Тому же абстрагированию служит обычная манера говорить об известном как о чем-то неизвестном, будет ли это обычай, имя исторического лица, название города и т. д.: «…якоже обычай есть христианомъ имя дѣтищу нарещи» (ЖАврСм., 3); «славнѣйший град ѣдинь, иже къ Истру лежащий» (ЖРом., 3); «бысть бо, рече, князь въ тыи годы, володый всею землею Рускою, именемь Владимеръ. Бѣ же мужь правдивъ и милостивъ к нищимъ и к сиротам и ко вдовичамъ, елинъ же върою. Сему богъ спону нѣкаку створи быта ему христьяну, яко же древле Плакидъ»(речь идет о Владимире Святом; ЖБиГ., 4); князь «именемь Ярославъ» (речь идет о Ярославе Мудром; ЖБиГ., 14) и т. д.
Абстрагирование поддерживается постоянными аналогиями из священного писания, которыми сопровождается изложение событий жизни святого. Эти аналогии заставляют рассматривать всю жизнь святого под знаком вечности, видеть во всем только самое общее, искать во всем наставительный смысл.
Для «высокого» стиля XIV—XV вв. характерны трафаретные сочетания, привычный «этикет» выражений, повторяемость образов, сравнений, эпитетов, метафор и т. д. Если «в основе поэтической лексики» нового времени «лежит подновление словесных ассоциаций»[1], то в основе поэтической лексики средневековья лежат, напротив, именно привычные словесные ассоциации, но привычные не сами по себе, а в известной «высокой» ситуации — богослужебной или учено-богословской.
{1}Томашевский Б. В. Теория литературы. Поэтика. Л.,
Условно-литературная привычность, повторяемость делают отвлеченными художественные образы и художественные понятия, тогда как необычность художественного образа, словосочетания обостряет читательское внимание к ним и конкретизирует их, делает их наглядными, материально-конкретными, подчеркивает их единичность. Формальная школа в литературоведении, как известно, обращала внимание только на второй «прием» в литературе, видя в нем вечную сущность искусства, обостряющего и обновляющего видение мира. Этот «прием» в известной мере может быть отмечен лишь в конкретизирующем искусстве нового времени. Искусство же средневековья в своих церковных жанрах стремится разрушить конкретность явлений, характеризуется стремлением к отвлеченному изложению, к художественной абстракции.
Литературно-привычные выражения и образы служат одним из существенных элементов «высокого» литературного стиля. Литературный язык средневековья полон условно приподнятых трафаретов, тесно связанных с теми, которые привычны читателю по языку богослужебному, языку священного писания и сочинений отцов церкви. Эти условно приподнятые трафареты, закрепленные неподвижным, не подлежащим изменению «основным фондом» чисто церковной литературы, переходят из произведения в произведение. Заимствования и компиляции, стремление избегать индивидуальных особенностей стиля составляют характерную черту литературы церковных жанров.

----------------

> _Задания_
A) Внесите в нумерованный список строки листинга от самого начала до строки с «JUAL MESIN LAUNDRY NGA» включительно, опуская пустые строки.
B) Напишите продолжение текста о «высоком» стиле средневековой литературы, начиная сразу после его последнего предложения.

----------------

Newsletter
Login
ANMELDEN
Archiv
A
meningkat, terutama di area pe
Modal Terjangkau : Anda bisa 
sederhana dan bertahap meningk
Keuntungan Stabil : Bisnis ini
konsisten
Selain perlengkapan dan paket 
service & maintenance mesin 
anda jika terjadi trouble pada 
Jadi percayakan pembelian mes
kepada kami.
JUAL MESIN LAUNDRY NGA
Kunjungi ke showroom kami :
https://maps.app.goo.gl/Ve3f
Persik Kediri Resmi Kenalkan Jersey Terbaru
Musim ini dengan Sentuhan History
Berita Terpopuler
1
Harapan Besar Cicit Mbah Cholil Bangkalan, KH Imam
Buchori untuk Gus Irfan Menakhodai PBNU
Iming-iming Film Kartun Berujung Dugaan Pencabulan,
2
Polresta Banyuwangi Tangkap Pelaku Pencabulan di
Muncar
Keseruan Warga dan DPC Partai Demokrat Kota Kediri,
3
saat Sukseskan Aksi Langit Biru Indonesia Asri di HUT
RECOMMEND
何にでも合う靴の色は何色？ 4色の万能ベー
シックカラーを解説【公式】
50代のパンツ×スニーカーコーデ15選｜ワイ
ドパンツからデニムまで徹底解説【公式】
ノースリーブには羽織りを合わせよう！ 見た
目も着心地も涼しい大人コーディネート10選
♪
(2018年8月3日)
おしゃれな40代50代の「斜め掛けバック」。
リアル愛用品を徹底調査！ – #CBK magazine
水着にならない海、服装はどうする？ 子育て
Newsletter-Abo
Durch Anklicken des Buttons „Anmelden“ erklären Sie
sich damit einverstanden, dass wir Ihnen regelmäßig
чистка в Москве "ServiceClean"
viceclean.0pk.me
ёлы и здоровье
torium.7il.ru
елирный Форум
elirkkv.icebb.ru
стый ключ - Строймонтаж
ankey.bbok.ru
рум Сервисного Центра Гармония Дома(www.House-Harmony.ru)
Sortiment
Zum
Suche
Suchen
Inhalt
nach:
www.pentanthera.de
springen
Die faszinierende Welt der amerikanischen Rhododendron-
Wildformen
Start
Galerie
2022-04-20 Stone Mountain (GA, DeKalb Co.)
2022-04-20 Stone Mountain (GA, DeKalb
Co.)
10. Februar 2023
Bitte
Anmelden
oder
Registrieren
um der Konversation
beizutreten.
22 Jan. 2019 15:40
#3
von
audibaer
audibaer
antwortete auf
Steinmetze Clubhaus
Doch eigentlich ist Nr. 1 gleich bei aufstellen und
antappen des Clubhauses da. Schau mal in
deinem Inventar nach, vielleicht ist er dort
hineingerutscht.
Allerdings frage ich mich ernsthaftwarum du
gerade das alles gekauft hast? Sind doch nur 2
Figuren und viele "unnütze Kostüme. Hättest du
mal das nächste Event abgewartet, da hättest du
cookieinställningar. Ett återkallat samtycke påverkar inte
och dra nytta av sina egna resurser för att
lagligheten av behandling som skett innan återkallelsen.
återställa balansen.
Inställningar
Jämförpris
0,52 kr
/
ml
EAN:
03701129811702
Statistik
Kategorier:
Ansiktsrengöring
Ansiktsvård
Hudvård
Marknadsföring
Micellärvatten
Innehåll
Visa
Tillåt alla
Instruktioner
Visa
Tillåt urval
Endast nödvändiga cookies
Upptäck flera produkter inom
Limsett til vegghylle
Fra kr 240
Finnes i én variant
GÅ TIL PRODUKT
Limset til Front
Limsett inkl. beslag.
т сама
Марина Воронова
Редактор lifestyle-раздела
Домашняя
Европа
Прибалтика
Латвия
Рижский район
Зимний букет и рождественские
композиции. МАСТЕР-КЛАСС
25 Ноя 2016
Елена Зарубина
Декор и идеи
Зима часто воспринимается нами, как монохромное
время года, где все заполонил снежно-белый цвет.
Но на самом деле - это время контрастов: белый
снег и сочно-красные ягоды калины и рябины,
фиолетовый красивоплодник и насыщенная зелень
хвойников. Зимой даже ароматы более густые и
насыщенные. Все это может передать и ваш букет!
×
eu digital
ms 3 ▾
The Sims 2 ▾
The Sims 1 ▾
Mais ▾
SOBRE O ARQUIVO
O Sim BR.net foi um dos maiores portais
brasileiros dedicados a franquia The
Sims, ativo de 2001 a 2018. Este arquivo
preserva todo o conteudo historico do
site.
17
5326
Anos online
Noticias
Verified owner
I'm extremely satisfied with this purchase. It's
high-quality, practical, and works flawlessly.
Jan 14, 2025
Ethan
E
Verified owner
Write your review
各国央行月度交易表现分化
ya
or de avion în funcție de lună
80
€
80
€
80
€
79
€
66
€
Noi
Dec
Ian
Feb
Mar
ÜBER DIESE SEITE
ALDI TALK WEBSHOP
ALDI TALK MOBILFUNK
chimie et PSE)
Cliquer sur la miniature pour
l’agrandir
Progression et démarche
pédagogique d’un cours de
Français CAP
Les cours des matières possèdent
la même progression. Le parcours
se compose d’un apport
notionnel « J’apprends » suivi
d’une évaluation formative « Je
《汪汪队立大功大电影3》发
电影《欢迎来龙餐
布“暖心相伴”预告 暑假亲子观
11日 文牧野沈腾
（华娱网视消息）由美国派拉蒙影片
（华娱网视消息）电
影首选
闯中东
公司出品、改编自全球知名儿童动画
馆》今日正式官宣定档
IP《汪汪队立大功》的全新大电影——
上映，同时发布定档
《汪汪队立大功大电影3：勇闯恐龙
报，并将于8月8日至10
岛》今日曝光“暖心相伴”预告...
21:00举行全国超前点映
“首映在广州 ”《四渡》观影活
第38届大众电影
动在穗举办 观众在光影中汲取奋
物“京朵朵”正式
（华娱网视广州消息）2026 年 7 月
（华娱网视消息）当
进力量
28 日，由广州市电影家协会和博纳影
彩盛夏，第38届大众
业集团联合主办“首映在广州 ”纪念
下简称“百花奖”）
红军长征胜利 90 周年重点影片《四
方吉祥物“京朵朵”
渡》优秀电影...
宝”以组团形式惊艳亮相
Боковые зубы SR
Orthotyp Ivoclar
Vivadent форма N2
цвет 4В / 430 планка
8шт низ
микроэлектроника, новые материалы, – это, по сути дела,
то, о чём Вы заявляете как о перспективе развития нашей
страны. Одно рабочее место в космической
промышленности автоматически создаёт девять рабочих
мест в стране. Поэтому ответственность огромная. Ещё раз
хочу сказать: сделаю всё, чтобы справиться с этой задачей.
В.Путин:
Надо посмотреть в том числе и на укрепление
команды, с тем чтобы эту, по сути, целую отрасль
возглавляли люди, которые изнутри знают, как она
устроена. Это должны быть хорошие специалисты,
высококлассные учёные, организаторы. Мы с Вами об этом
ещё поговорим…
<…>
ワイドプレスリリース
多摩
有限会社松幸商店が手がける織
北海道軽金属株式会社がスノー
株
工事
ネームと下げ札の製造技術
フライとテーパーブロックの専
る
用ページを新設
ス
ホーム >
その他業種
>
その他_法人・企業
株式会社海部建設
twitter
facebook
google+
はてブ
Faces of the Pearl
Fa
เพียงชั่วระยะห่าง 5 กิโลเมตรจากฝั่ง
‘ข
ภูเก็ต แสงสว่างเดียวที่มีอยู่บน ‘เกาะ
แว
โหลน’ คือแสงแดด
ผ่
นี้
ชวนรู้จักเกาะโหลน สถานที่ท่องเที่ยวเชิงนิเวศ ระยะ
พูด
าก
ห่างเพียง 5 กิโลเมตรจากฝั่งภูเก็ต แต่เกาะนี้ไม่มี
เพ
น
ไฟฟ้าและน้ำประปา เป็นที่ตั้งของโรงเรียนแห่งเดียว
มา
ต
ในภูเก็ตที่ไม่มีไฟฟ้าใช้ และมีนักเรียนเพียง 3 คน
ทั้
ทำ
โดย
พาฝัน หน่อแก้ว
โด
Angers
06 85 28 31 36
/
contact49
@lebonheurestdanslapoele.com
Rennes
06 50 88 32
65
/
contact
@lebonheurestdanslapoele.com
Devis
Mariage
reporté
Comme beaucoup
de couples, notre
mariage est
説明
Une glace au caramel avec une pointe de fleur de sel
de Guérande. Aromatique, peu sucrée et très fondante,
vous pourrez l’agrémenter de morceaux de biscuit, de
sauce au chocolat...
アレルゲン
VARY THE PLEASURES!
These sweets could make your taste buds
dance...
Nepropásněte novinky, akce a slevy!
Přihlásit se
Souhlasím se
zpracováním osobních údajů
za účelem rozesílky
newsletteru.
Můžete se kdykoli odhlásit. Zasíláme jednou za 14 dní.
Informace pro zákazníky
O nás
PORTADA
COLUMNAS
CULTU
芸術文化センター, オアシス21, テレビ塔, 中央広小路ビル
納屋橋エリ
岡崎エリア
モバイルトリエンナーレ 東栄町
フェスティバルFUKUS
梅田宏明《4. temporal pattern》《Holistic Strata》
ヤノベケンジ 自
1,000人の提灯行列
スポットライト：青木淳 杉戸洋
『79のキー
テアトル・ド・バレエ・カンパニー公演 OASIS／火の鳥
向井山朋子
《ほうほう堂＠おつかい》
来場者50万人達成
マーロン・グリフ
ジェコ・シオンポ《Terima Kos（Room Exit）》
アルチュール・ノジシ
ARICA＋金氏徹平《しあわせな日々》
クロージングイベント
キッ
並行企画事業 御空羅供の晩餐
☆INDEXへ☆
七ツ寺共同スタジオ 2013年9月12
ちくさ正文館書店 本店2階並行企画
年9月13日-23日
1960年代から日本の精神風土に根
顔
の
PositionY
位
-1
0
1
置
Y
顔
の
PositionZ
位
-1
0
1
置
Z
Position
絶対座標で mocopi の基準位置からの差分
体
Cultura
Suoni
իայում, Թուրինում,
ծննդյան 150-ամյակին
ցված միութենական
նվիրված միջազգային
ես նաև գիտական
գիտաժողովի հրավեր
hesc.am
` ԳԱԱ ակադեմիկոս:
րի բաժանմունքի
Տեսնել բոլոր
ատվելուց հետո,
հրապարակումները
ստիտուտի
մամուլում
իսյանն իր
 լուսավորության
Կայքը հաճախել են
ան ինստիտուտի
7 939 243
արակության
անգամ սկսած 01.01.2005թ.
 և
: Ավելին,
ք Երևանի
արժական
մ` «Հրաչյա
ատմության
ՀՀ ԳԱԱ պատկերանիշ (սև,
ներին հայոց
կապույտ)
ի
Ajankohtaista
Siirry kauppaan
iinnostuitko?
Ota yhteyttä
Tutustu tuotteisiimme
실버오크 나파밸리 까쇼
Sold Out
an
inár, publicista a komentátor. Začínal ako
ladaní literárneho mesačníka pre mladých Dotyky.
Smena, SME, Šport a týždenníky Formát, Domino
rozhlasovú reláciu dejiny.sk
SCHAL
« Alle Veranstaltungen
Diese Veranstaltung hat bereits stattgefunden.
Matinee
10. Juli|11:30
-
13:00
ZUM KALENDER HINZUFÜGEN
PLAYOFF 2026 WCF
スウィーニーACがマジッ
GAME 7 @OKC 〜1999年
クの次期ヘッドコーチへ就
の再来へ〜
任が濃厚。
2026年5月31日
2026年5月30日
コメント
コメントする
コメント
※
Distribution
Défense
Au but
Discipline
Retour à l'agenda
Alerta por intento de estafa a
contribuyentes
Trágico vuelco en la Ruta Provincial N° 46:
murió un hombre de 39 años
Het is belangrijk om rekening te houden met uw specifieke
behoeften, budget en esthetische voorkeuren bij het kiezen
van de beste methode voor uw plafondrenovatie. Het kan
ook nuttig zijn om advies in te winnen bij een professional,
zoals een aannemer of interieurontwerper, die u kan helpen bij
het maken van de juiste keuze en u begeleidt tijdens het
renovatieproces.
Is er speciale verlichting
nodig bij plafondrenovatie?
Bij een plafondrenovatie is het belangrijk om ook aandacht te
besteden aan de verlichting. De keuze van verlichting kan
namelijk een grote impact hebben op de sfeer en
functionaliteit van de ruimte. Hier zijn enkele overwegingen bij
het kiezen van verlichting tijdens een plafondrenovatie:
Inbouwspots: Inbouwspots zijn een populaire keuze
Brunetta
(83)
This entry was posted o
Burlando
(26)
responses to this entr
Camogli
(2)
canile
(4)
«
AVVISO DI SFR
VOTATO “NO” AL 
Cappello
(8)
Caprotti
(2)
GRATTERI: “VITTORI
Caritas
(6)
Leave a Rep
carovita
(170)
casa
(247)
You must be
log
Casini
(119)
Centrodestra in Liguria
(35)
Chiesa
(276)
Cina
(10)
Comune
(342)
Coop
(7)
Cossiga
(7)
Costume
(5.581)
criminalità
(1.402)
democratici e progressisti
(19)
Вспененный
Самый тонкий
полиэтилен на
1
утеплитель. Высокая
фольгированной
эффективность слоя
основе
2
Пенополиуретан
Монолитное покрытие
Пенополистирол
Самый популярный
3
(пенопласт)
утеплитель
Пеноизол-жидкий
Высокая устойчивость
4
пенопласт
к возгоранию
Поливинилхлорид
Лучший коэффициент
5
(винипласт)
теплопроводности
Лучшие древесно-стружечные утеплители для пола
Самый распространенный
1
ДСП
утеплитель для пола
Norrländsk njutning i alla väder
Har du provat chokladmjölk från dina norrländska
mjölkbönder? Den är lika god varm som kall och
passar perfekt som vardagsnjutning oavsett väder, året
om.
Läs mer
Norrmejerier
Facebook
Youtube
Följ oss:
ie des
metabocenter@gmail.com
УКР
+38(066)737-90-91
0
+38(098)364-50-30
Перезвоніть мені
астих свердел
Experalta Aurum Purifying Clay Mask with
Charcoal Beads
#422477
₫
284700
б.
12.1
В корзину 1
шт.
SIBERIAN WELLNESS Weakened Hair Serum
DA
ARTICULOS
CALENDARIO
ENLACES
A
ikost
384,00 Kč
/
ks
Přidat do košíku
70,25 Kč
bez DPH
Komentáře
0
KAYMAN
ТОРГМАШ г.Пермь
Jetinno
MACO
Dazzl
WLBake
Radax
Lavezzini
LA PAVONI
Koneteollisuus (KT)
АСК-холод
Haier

----------------

> _Письменные ответы_
A)
1. Newsletter
2. Login
3. ANMELDEN
4. Archiv
5. A
6. meningkat, terutama di area pe
7. Modal Terjangkau : Anda bisa 
8. sederhana dan bertahap meningk
9. Keuntungan Stabil : Bisnis ini
10. konsisten
11. Selain perlengkapan dan paket 
12. service & maintenance mesin 
13. anda jika terjadi trouble pada 
14. Jadi percayakan pembelian mes
15. kepada kami.
16. JUAL MESIN LAUNDRY NGA

B)
В «Слове похвальном Петру и Павлу» иерусалимского пресвитера Исихиа следующим образом обосновывается необходимость пользоваться другими произведениями для создания своего собственного: «Добро убо цвѣтовъ пролтѣныхъ часомъ к себѣ приносящим объуховати, но аще ко крину преплетутся, в лѣпоту благоуханнйши бывають, мир бо с миром смѣшаася сугубо еще отсюду благоуханна наслажения бываеть»(ПСерб., 277). Работа писателя сравнивается, следовательно, с составлением букета цветов — цветов из других произведений. Чем авторитетнее круг произведений, из которых собираются писателем «цветы» его стиля, тем сильнее они настраивают читателя на благочестивый лад своею привычной приподнятостью, тем легче вызывают они благоговение и сознание высоты описываемого. Отсюда обилие цитат из священного писания, особенно из Псалтири, стилистическая роль которых в «высокой» литературе средневековья огромна и своеобразна.
Традиционность сравнений, аналогий, эпитетов, метафор и т. д. имеет и еще одно основание: традиционность их зависит от традиционности тех богословских представлений, которые лежат в их основе. Художественные тропы стремятся не к облегчению конкретно-ощутимого восприятия читателем описываемого, а к указанию на внутреннюю, религиозную сущность явлений, сущность, уже раскрытую богословием, а в литературе лишь вновь и вновь напоминаемую[1].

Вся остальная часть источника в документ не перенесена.